**WORK TO BE COMPLETED:**
Transcribe each line below verbatim; pictures excluded.

**DATASET:**
'''

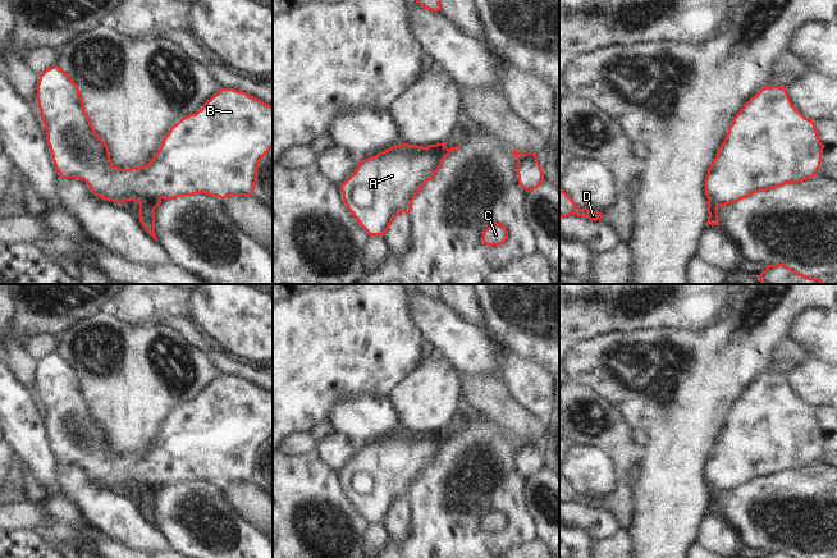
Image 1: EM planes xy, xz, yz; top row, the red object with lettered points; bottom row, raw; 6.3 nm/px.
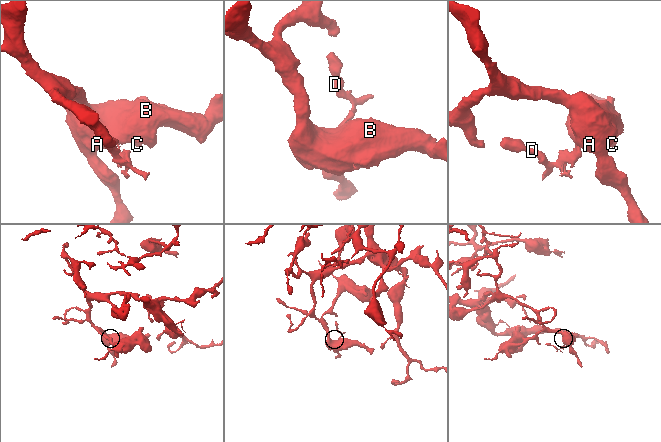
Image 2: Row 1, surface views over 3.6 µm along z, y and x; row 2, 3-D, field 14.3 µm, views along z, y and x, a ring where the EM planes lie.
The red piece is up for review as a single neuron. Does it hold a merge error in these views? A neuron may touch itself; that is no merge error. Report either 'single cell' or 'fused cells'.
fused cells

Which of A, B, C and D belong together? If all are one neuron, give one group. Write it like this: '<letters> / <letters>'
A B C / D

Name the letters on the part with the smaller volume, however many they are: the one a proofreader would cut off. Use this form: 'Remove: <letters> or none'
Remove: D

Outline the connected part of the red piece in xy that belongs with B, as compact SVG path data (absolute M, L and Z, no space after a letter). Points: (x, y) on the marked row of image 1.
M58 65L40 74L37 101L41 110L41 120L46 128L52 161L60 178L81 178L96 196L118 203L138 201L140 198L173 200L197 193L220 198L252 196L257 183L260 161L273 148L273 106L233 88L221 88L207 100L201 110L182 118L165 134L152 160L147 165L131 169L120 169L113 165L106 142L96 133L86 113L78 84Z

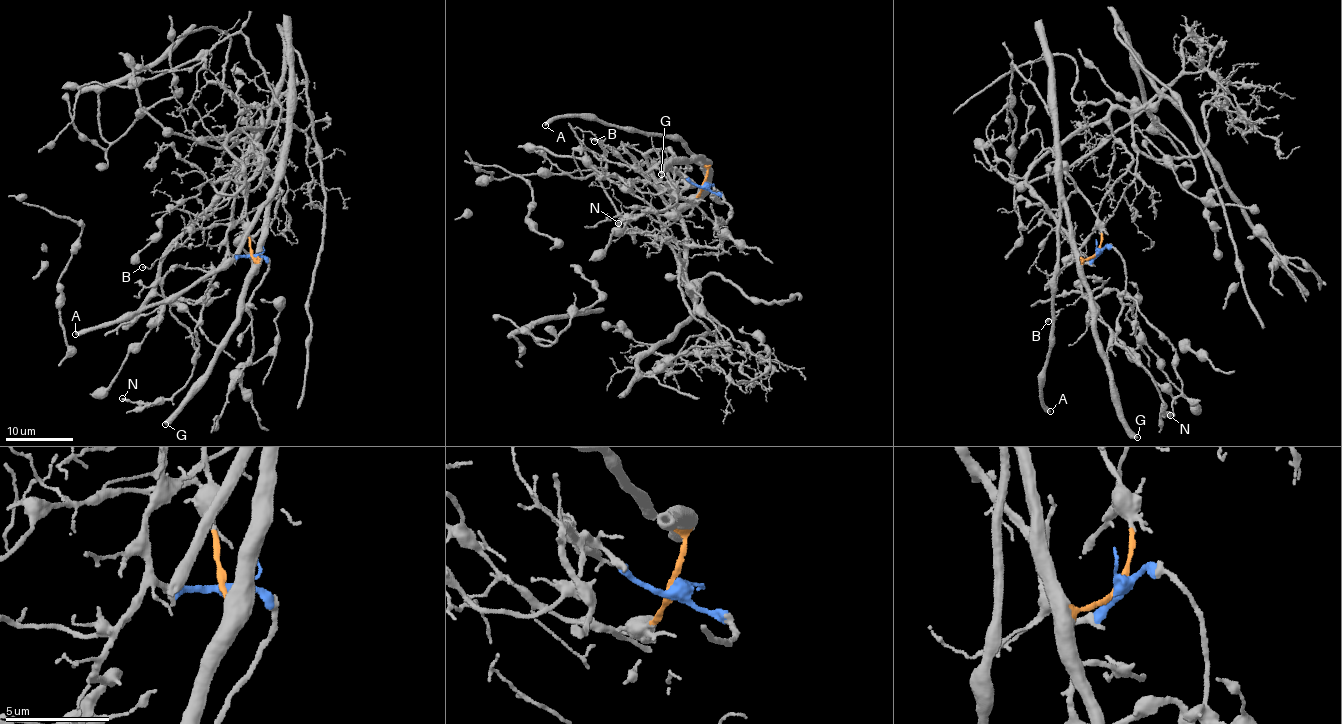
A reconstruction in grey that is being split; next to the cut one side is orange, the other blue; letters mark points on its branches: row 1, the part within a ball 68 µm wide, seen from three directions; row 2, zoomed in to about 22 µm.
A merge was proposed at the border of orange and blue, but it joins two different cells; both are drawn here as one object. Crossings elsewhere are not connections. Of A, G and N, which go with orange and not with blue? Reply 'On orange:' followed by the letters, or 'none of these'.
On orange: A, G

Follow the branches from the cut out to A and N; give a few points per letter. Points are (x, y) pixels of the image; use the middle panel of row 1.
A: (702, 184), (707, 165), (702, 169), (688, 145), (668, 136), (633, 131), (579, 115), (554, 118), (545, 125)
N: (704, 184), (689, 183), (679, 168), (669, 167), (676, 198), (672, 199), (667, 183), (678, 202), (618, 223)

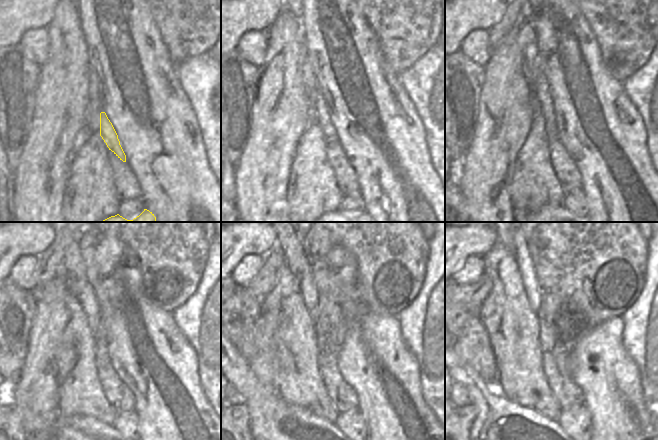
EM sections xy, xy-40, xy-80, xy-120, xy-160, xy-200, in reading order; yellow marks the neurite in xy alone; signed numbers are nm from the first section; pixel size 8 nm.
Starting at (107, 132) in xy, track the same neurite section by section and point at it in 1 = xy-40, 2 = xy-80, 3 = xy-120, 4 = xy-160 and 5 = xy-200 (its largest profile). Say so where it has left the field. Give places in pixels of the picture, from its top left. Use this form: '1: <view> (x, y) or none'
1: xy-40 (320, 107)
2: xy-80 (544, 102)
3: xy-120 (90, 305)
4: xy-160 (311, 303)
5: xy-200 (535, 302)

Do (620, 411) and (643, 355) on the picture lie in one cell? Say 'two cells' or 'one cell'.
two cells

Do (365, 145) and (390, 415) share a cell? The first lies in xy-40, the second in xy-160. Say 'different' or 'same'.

'''

**OUTPUT:**
Image 1: EM planes xy, xz, yz; top row, the red object with lettered points; bottom row, raw; 6.3 nm/px.
Image 2: Row 1, surface views over 3.6 µm along z, y and x; row 2, 3-D, field 14.3 µm, views along z, y and x, a ring where the EM planes lie.
The red piece is up for review as a single neuron. Does it hold a merge error in these views? A neuron may touch itself; that is no merge error. Report either 'single cell' or 'fused cells'.
fused cells

Which of A, B, C and D belong together? If all are one neuron, give one group. Write it like this: '<letters> / <letters>'
A B C / D

Name the letters on the part with the smaller volume, however many they are: the one a proofreader would cut off. Use this form: 'Remove: <letters> or none'
Remove: D

Outline the connected part of the red piece in xy that belongs with B, as compact SVG path data (absolute M, L and Z, no space after a letter). Points: (x, y) on the marked row of image 1.
M58 65L40 74L37 101L41 110L41 120L46 128L52 161L60 178L81 178L96 196L118 203L138 201L140 198L173 200L197 193L220 198L252 196L257 183L260 161L273 148L273 106L233 88L221 88L207 100L201 110L182 118L165 134L152 160L147 165L131 169L120 169L113 165L106 142L96 133L86 113L78 84Z

A reconstruction in grey that is being split; next to the cut one side is orange, the other blue; letters mark points on its branches: row 1, the part within a ball 68 µm wide, seen from three directions; row 2, zoomed in to about 22 µm.
A merge was proposed at the border of orange and blue, but it joins two different cells; both are drawn here as one object. Crossings elsewhere are not connections. Of A, G and N, which go with orange and not with blue? Reply 'On orange:' followed by the letters, or 'none of these'.
On orange: A, G

Follow the branches from the cut out to A and N; give a few points per letter. Points are (x, y) pixels of the image; use the middle panel of row 1.
A: (702, 184), (707, 165), (702, 169), (688, 145), (668, 136), (633, 131), (579, 115), (554, 118), (545, 125)
N: (704, 184), (689, 183), (679, 168), (669, 167), (676, 198), (672, 199), (667, 183), (678, 202), (618, 223)

EM sections xy, xy-40, xy-80, xy-120, xy-160, xy-200, in reading order; yellow marks the neurite in xy alone; signed numbers are nm from the first section; pixel size 8 nm.
Starting at (107, 132) in xy, track the same neurite section by section and point at it in 1 = xy-40, 2 = xy-80, 3 = xy-120, 4 = xy-160 and 5 = xy-200 (its largest profile). Say so where it has left the field. Give places in pixels of the picture, from its top left. Use this form: '1: <view> (x, y) or none'
1: xy-40 (320, 107)
2: xy-80 (544, 102)
3: xy-120 (90, 305)
4: xy-160 (311, 303)
5: xy-200 (535, 302)

Do (620, 411) and (643, 355) on the picture lie in one cell? Say 'two cells' or 'one cell'.
two cells

Do (365, 145) and (390, 415) share a cell? The first lies in xy-40, the second in xy-160. Say 'different' or 'same'.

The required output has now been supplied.